• Task objective
Find each line in the records below that contains the word "series" and copy those lines out.

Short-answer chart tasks
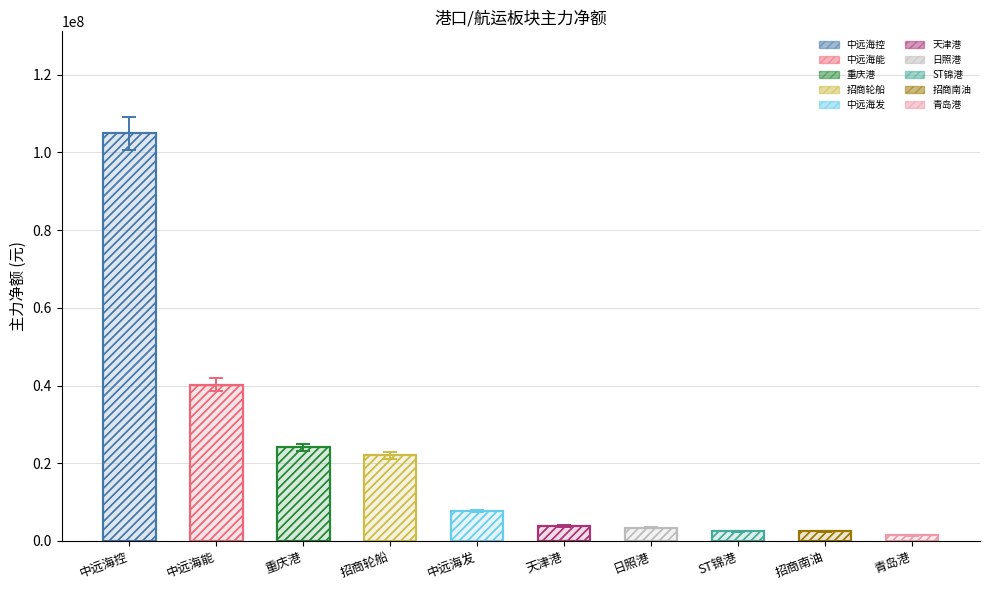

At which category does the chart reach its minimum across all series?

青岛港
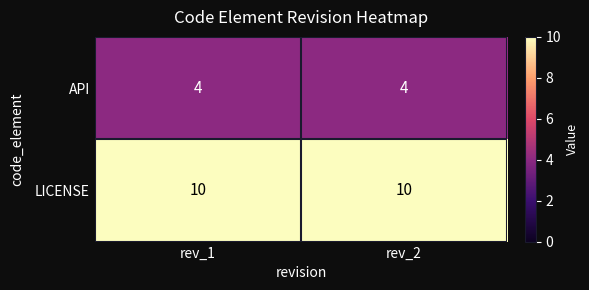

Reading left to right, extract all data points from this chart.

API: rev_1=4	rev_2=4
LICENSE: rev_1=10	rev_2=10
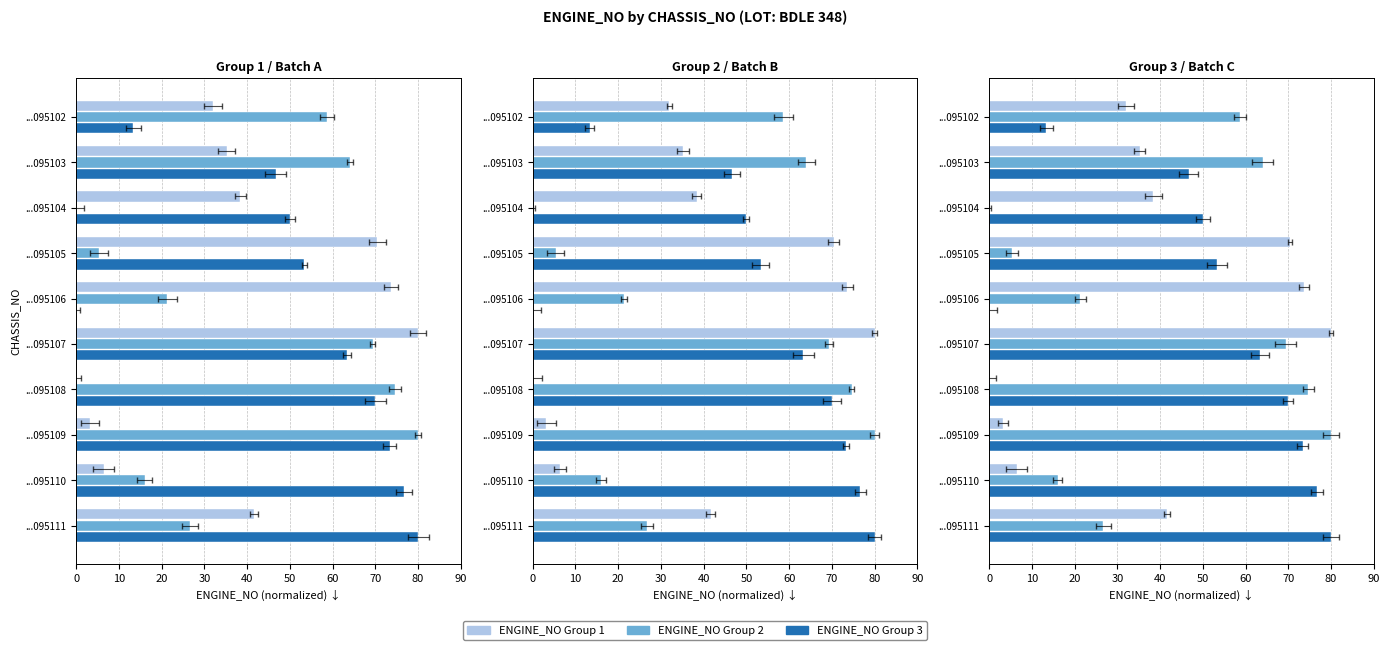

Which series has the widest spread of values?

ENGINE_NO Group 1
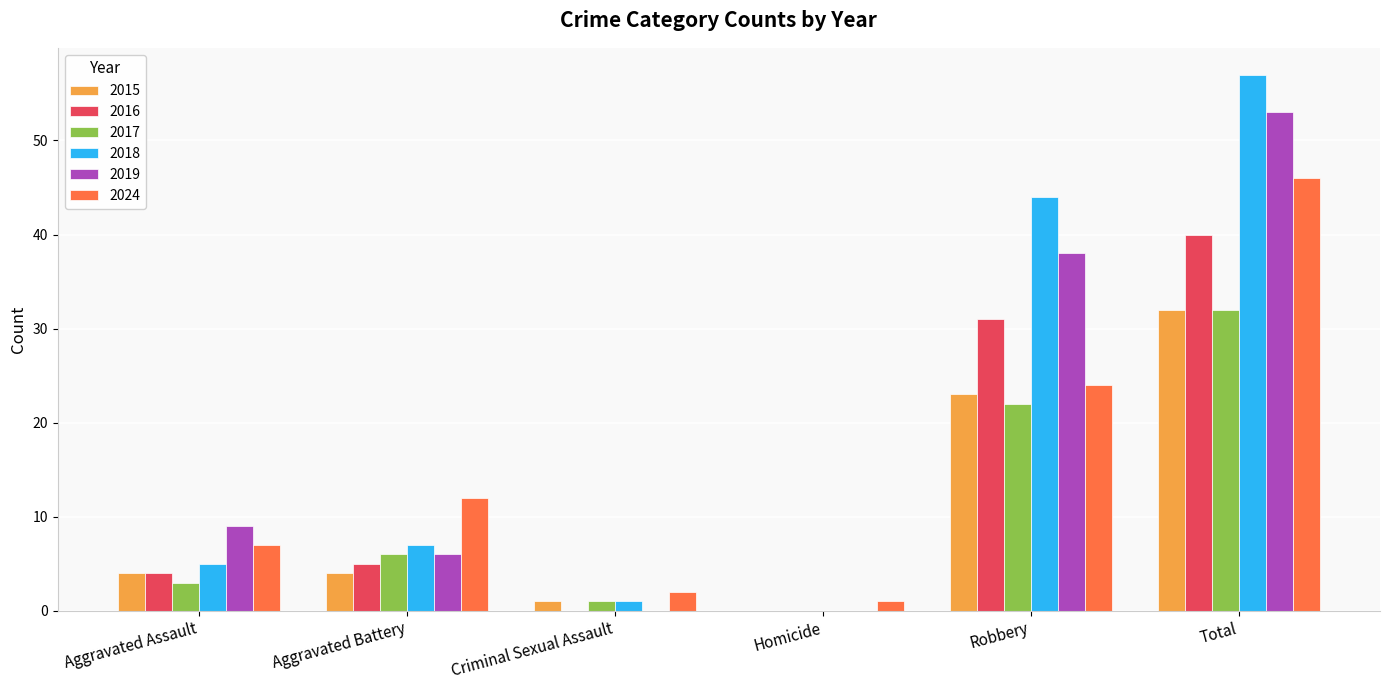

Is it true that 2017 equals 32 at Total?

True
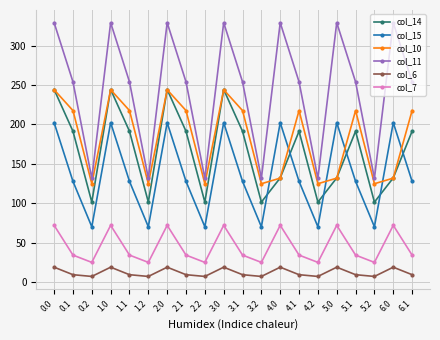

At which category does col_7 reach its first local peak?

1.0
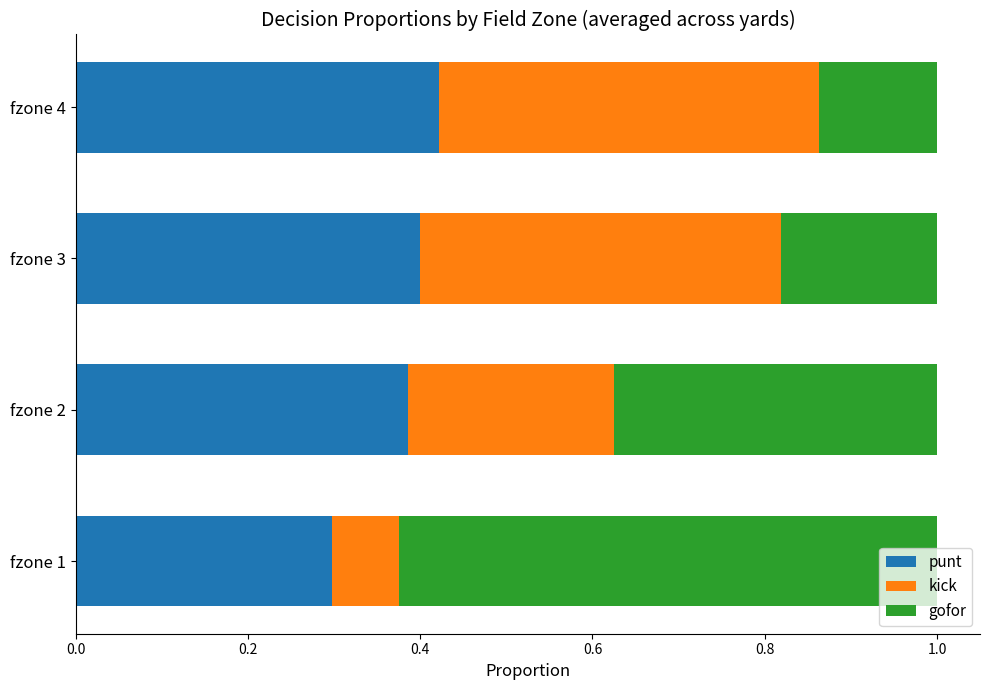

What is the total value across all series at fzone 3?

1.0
* * *
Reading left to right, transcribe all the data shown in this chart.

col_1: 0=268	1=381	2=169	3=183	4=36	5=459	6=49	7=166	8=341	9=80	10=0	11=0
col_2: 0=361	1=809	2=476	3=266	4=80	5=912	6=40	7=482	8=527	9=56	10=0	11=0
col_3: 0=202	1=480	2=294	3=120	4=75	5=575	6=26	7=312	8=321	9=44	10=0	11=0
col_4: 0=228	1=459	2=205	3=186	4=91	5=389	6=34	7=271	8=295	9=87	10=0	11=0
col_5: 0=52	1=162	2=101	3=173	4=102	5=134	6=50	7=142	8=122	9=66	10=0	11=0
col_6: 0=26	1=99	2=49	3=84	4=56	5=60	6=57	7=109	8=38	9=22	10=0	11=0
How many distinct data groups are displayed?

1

• Answer section
At which category does the chart reach its minimum across all series?
Which series has the widest spread of values?
What is the total value across all series at fzone 3?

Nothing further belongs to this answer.